··· GIVEN RECORDS ···
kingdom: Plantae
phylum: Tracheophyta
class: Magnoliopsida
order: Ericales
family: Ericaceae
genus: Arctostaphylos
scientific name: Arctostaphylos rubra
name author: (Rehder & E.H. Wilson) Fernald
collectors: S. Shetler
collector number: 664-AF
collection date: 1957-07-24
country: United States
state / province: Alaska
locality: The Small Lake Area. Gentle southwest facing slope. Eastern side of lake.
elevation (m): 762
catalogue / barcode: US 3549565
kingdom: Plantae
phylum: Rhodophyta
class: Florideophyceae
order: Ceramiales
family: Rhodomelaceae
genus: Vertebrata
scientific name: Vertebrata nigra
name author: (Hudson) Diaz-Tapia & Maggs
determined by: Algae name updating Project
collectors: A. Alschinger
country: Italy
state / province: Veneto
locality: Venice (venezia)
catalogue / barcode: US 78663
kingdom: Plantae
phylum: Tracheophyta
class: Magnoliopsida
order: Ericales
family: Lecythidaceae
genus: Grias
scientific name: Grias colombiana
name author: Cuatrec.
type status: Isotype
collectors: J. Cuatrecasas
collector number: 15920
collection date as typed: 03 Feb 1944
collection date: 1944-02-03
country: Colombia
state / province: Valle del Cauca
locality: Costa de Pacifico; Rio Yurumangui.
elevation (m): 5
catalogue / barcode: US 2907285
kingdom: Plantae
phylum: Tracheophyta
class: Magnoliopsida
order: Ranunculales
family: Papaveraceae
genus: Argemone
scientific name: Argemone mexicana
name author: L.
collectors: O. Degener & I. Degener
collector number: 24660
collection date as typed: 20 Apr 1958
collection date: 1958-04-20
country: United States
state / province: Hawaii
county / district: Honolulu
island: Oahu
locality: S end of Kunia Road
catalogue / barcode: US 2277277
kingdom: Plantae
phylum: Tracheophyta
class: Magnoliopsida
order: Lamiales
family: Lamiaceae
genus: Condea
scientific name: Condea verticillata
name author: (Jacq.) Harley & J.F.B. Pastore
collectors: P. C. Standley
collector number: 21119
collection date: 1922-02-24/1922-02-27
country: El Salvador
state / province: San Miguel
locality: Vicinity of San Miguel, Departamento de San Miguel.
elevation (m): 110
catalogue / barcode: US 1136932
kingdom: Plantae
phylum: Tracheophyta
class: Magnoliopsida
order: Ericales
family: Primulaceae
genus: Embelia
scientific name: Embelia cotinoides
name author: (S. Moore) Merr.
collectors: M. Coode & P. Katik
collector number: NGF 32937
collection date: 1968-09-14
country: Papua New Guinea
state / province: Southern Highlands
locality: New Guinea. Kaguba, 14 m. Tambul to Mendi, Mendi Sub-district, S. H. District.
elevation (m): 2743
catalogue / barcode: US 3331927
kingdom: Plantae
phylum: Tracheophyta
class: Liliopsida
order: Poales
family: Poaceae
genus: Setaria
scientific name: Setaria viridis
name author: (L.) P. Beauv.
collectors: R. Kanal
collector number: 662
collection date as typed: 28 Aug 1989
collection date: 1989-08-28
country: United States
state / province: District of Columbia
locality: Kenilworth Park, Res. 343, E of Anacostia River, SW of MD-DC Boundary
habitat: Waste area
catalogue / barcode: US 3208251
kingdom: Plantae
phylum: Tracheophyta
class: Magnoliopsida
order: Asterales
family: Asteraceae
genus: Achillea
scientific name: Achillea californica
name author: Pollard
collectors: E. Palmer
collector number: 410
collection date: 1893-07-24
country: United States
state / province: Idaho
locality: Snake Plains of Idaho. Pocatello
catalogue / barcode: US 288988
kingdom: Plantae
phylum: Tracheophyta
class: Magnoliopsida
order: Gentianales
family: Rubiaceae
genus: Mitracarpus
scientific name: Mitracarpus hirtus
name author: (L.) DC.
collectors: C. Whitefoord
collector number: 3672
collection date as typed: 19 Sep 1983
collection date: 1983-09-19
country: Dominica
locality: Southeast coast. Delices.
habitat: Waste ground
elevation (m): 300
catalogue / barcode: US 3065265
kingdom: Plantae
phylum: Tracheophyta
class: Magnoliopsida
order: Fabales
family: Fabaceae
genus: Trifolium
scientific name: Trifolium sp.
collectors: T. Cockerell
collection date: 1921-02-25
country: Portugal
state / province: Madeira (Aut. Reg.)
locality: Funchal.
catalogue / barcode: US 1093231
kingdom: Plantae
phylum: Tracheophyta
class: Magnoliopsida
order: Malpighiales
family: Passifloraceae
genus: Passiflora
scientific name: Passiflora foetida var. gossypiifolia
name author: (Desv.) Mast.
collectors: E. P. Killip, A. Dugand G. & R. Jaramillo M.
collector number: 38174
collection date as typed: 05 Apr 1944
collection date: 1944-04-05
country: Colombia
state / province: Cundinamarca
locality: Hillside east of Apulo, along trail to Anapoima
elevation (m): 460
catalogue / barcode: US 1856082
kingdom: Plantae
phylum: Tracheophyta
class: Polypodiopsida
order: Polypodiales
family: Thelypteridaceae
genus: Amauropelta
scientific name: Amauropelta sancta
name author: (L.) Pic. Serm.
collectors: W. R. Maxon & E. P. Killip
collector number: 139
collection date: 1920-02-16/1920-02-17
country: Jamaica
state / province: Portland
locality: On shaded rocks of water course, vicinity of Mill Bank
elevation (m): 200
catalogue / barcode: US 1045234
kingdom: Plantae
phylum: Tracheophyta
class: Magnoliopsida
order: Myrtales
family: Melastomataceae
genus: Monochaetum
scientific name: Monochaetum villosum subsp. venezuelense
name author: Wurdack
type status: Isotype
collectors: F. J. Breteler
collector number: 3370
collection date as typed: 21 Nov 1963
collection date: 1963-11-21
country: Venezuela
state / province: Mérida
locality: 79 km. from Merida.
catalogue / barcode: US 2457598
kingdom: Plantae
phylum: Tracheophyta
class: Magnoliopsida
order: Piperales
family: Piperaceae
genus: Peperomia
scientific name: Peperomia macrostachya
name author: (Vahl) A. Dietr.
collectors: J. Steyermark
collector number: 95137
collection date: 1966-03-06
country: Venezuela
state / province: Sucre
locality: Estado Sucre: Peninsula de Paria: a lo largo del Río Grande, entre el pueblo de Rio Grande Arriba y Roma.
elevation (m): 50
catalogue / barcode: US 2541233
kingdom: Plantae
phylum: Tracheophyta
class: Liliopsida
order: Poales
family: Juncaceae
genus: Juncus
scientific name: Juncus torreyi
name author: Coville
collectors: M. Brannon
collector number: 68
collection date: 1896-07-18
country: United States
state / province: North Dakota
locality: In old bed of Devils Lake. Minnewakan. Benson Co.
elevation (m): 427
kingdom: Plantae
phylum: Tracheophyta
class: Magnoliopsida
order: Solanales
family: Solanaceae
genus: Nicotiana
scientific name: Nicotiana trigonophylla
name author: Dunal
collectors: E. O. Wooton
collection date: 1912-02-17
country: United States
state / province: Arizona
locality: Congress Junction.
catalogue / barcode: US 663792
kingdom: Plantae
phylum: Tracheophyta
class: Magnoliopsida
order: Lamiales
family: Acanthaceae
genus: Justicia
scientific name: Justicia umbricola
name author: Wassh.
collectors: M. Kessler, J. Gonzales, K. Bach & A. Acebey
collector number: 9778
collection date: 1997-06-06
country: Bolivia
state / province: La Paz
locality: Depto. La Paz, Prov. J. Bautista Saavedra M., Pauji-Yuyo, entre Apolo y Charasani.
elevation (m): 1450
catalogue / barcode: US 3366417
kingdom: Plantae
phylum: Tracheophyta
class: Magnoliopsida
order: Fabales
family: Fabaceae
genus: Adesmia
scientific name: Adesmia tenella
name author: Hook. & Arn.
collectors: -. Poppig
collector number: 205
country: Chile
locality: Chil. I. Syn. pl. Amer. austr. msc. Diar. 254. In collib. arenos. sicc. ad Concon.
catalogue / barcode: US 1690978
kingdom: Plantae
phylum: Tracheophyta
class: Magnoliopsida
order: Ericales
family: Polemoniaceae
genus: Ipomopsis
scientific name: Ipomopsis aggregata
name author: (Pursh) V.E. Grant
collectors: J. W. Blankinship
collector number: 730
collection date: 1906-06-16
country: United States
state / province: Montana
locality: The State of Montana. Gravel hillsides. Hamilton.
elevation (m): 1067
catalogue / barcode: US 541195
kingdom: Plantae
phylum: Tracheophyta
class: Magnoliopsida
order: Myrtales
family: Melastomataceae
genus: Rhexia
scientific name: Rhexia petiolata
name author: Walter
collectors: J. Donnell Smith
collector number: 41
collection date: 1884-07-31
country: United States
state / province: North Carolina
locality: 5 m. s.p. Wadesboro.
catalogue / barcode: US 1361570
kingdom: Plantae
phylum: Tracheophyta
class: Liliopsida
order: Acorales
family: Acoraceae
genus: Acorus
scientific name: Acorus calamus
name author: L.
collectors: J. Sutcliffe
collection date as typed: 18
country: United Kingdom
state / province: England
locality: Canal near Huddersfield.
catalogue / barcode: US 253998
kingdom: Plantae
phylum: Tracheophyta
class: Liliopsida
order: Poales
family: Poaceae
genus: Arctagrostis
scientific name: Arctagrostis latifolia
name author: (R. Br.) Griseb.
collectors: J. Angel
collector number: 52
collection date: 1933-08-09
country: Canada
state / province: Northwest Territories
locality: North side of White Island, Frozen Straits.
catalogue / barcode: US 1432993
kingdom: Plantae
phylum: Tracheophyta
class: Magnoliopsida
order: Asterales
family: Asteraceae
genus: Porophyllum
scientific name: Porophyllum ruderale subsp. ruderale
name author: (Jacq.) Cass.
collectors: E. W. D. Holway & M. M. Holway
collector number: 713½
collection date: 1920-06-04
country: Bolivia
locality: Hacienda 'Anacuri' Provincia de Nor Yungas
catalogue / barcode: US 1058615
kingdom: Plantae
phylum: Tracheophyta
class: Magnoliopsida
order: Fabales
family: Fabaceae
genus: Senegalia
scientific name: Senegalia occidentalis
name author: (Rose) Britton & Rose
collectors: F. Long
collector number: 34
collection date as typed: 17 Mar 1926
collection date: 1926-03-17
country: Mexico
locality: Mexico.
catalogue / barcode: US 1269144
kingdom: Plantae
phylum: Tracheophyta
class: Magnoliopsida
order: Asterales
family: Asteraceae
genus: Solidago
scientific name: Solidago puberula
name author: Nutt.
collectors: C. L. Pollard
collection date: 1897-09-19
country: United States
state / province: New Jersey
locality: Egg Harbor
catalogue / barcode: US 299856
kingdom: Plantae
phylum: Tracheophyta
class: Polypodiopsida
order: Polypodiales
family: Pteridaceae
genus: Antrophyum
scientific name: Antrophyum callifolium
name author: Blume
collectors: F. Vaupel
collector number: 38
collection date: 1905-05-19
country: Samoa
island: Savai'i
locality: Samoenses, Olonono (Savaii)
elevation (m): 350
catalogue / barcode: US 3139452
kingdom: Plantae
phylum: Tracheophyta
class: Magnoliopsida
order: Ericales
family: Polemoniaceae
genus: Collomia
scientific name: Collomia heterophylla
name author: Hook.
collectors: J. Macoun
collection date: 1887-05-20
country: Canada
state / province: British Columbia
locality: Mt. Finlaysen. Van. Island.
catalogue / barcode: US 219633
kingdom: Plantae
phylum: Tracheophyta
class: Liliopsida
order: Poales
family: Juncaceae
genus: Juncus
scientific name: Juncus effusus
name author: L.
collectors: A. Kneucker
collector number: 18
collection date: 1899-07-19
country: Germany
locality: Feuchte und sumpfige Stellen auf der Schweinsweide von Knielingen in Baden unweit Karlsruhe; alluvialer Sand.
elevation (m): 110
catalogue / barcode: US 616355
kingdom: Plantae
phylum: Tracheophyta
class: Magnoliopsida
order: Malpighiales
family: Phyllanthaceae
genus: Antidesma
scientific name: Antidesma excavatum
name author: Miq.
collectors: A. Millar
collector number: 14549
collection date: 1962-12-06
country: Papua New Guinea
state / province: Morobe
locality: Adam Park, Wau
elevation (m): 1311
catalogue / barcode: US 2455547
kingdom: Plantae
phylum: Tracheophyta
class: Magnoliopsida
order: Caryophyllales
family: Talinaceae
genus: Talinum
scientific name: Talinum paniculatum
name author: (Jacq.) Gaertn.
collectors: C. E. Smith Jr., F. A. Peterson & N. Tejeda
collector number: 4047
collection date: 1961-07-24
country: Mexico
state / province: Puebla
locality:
···
◆ EXERCISE REQUIREMENTS
Return every line of the records that contains the word "typed". Treat uppercase and lowercase as different.

◆ ANSWER IN FULL
collection date as typed: 03 Feb 1944
collection date as typed: 20 Apr 1958
collection date as typed: 28 Aug 1989
collection date as typed: 19 Sep 1983
collection date as typed: 05 Apr 1944
collection date as typed: 21 Nov 1963
collection date as typed: 18
collection date as typed: 17 Mar 1926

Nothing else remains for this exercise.